In my central Nebraska town, there is a fair amount of diversity. The largest demographics are comprised of Hispanics, caucasians, and a smattering of African immigrants and refugees. Despite this diversity, I still hear white folks lament about the growing number of Spanish speakers in our community. They say ignorant things like, "If they don't want to learn English, they should go back where they came from" as if learning another language is as easy as buying a sack of potatoes at a grocery store. My daughter came home from school the other day and explained very matter of factly how one boy made fun of her dark skin color. These are explicit displays of racism that don't include examples of microaggressions.

Microaggressions like near strangers touching my daughter's hair in public...without asking. People staring at our family as if we are foreigners from another world and then telling me of their one black friend or relative like that gives us some sort of common ground on which to stand. Comments like, "Look at her beautiful dark skin!" Or questions like, "Where'd you get her?" likening her to an item picked up off a shelf.
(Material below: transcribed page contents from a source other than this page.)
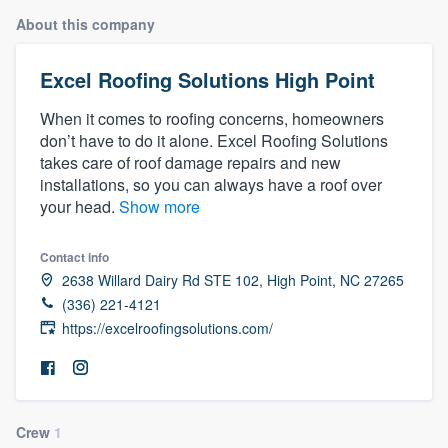
About this company
Excel Roofing Solutions High Point
When it comes to roofing concerns, homeowners
don’t have to do it alone. Excel Roofing Solutions
takes care of roof damage repairs and new
installations, so you can always have a roof over
your head.
Show more
Contact info
2638 Willard Dairy Rd STE 102, High Point, NC 27265
(336) 221-4121
https://excelroofingsolutions.com/
Welcome to our
Crew
1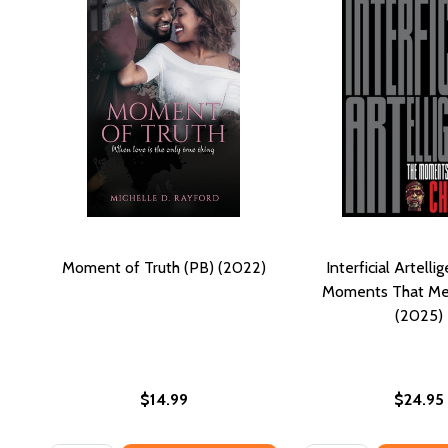
Moment of Truth (PB) (2022)
Interficial Artelli
Moments That Me
(2025)
$14.99
$24.95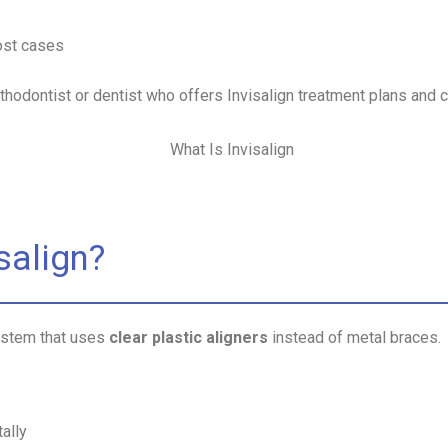
ost cases
orthodontist or dentist who offers Invisalign treatment plans and 
salign?
system that uses
clear plastic aligners
instead of metal braces.
ally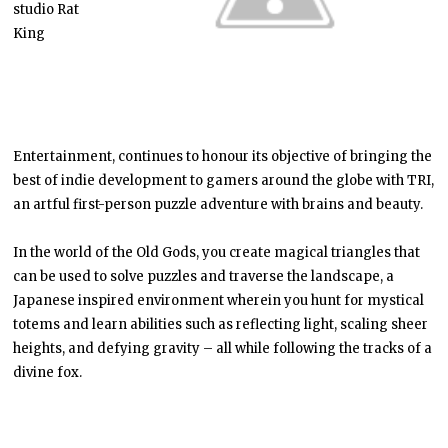
studio Rat
King
Entertainment, continues to honour its objective of bringing the
best of indie development to gamers around the globe with TRI,
an artful first-person puzzle adventure with brains and beauty.
In the world of the Old Gods, you create magical triangles that
can be used to solve puzzles and traverse the landscape, a
Japanese inspired environment wherein you hunt for mystical
totems and learn abilities such as reflecting light, scaling sheer
heights, and defying gravity – all while following the tracks of a
divine fox.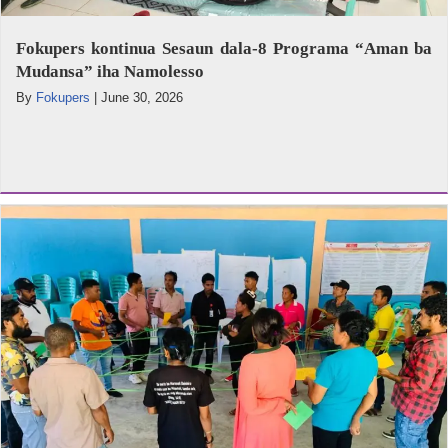
Fokupers kontinua Sesaun dala-8 Programa “Aman ba
Mudansa” iha Namolesso
By
Fokupers
|
June 30, 2026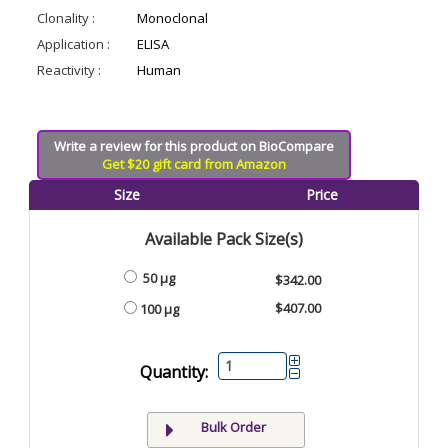
Clonality :
Monoclonal
Application :
ELISA
Reactivity :
Human
Write a review for this product on BioCompare
Get $20 gift card from Amazon
Size
Price
Available Pack Size(s)
50 µg
$342.00
$407.00
100 µg
Quantity:
Bulk Order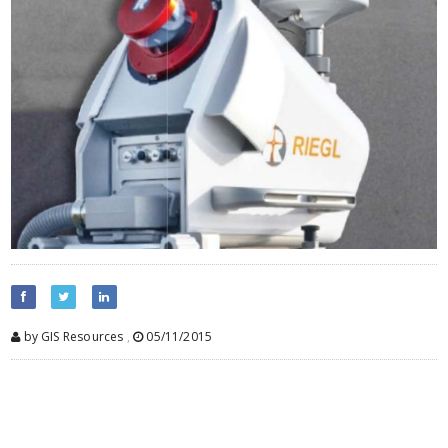
by GIS Resources
,
05/11/2015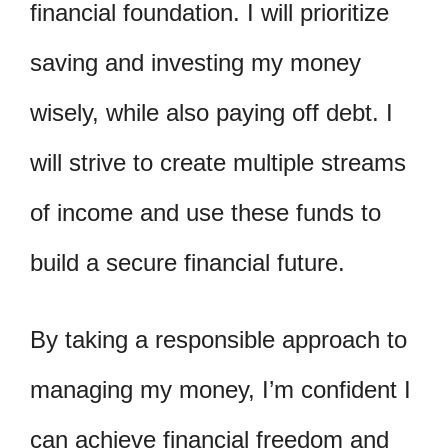
financial foundation. I will prioritize
saving and investing my money
wisely, while also paying off debt. I
will strive to create multiple streams
of income and use these funds to
build a secure financial future.
By taking a responsible approach to
managing my money, I’m confident I
can achieve financial freedom and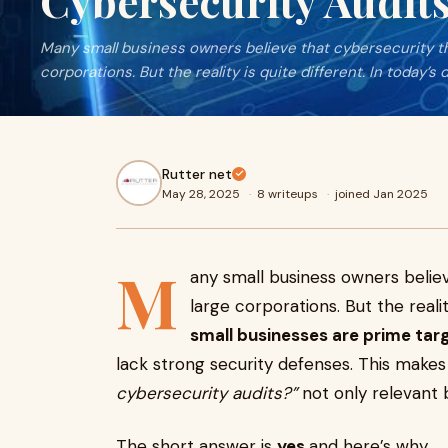
Cybersecurity Audits
Many small business owners believe that cybersecurity th
corporations. But the reality is quite different. In today’s d
Rutter net
May 28, 2025
·
8 writeups
·
joined Jan 2025
M
any small business owners believ
large corporations. But the reality
small businesses are prime tar
lack strong security defenses. This makes
cybersecurity audits?”
not only relevant b
The short answer is
yes
and here’s why.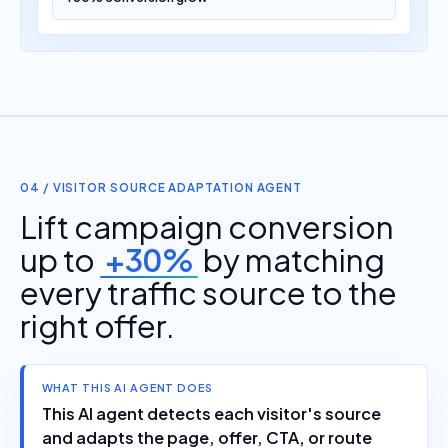
04 / VISITOR SOURCE ADAPTATION AGENT
Lift campaign conversion
up to
+30%
by matching
every traffic source to the
right offer.
WHAT THIS AI AGENT DOES
This AI agent detects each visitor's source
and adapts the page, offer, CTA, or route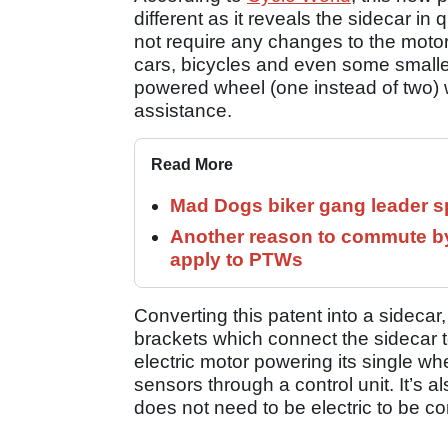
different as it reveals the sidecar in 
not require any changes to the motorcy
cars, bicycles and even some smalle
powered wheel (one instead of two) 
assistance.
Read More
Mad Dogs biker gang leader 
Another reason to commute by
apply to PTWs
Converting this patent into a sideca
brackets which connect the sidecar t
electric motor powering its single wh
sensors through a control unit. It’s 
does not need to be electric to be co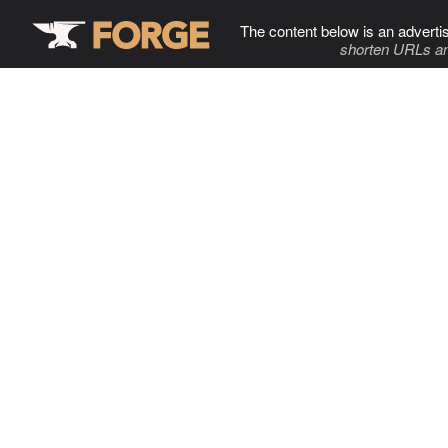
The content below is an adverti
shorten URLs an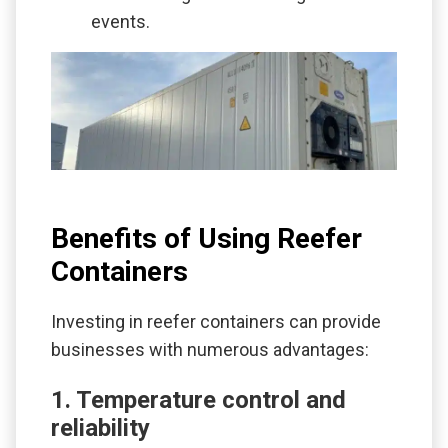
events.
Benefits of Using Reefer
Containers
Investing in reefer containers can provide
businesses with numerous advantages:
1. Temperature control and
reliability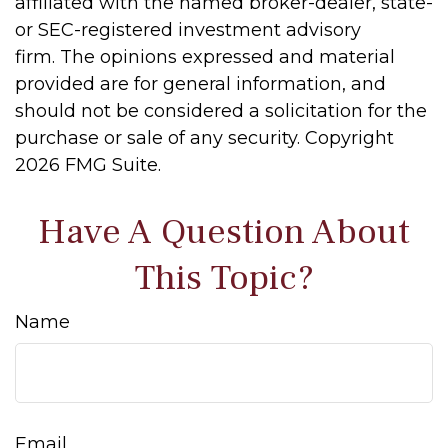
affiliated with the named broker-dealer, state-
or SEC-registered investment advisory
firm. The opinions expressed and material
provided are for general information, and
should not be considered a solicitation for the
purchase or sale of any security. Copyright
2026 FMG Suite.
Have A Question About
This Topic?
Name
Email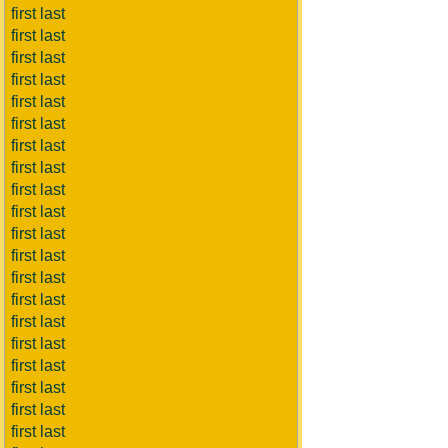
first last
first last
first last
first last
first last
first last
first last
first last
first last
first last
first last
first last
first last
first last
first last
first last
first last
first last
first last
first last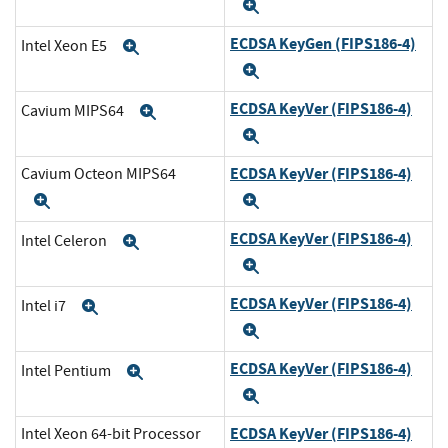
Expand
ECDSA KeyGen (FIPS186-4)
Intel Xeon E5
Expand
Expand
ECDSA KeyVer (FIPS186-4)
Cavium MIPS64
Expand
Expand
ECDSA KeyVer (FIPS186-4)
Cavium Octeon MIPS64
Expand
Expand
ECDSA KeyVer (FIPS186-4)
Intel Celeron
Expand
Expand
ECDSA KeyVer (FIPS186-4)
Intel i7
Expand
Expand
ECDSA KeyVer (FIPS186-4)
Intel Pentium
Expand
Expand
ECDSA KeyVer (FIPS186-4)
Intel Xeon 64-bit Processor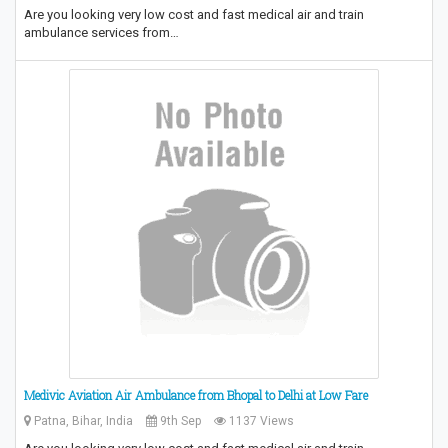
Are you looking very low cost and fast medical air and train
ambulance services from…
Medivic Aviation Air Ambulance from Bhopal to Delhi at Low Fare
Patna, Bihar, India
9th Sep
1137 Views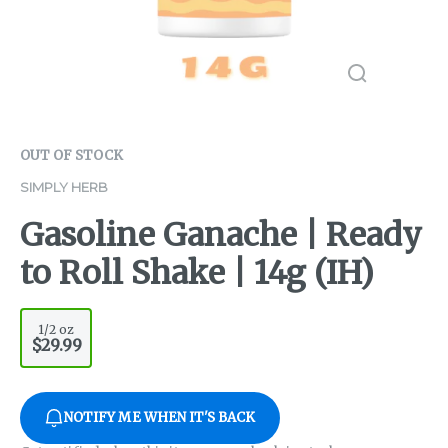
OUT OF STOCK
SIMPLY HERB
Gasoline Ganache | Ready
to Roll Shake | 14g (IH)
1/2 oz
$29.99
NOTIFY ME WHEN IT'S BACK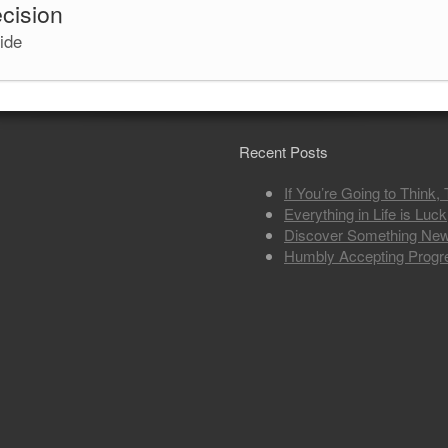
ecision
cide
Recent Posts
If You’re Going to Think,
Everything in Life is Luck
Discover Something Ne
Humbly Accepting Progr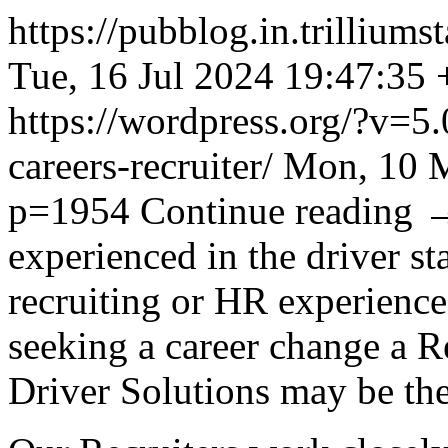
https://pubblog.in.trillium
Tue, 16 Jul 2024 19:47:35
https://wordpress.org/?v=5.
careers-recruiter/
Mon, 10 M
p=1954
Continue reading
experienced in the driver st
recruiting or HR experience 
seeking a career change a Re
Driver Solutions may be the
Responding to the Black Lives Matter movement with the phrase All Lives Matter. And my favorite microaggression: I don't see color.

And then there's the silence towards matters of race. I can't figure out if I should categorize this as explicit racism or microaggressions, but this silence is what concerns frightens me the most. Reluctant to engage in tough conversations, people fly by news articles, current events, or discussions about race as if ignoring the matter will make it go away. All this does is perpetuate racism. We must engage in hard topics, meet them head on at our dinner tables and in our sanctuaries and classrooms and places of business if we want racism to be diminished. A high school teacher once told me, "silence is consent." To be fair, this statement is certainly problematic, but I truly believe that silence in the face of racism is acceptance of racism.
"It would be fatal for the nation to overlook the urgency of the moment. [...] Those who hope that the Negro needed to blow off steam and will now be content will have a rude awakening if the nation returns to business as usual."
In 2017 there is still urgency in Dr. King's movement. His work is not finished. We can't watch footage of protests in Baltimore and Charlotte and Baton Rouge and New York and then return to business as usual. Racism is alive and well in our society, and we would do well to acknowledge it and then take steps to alleviate it.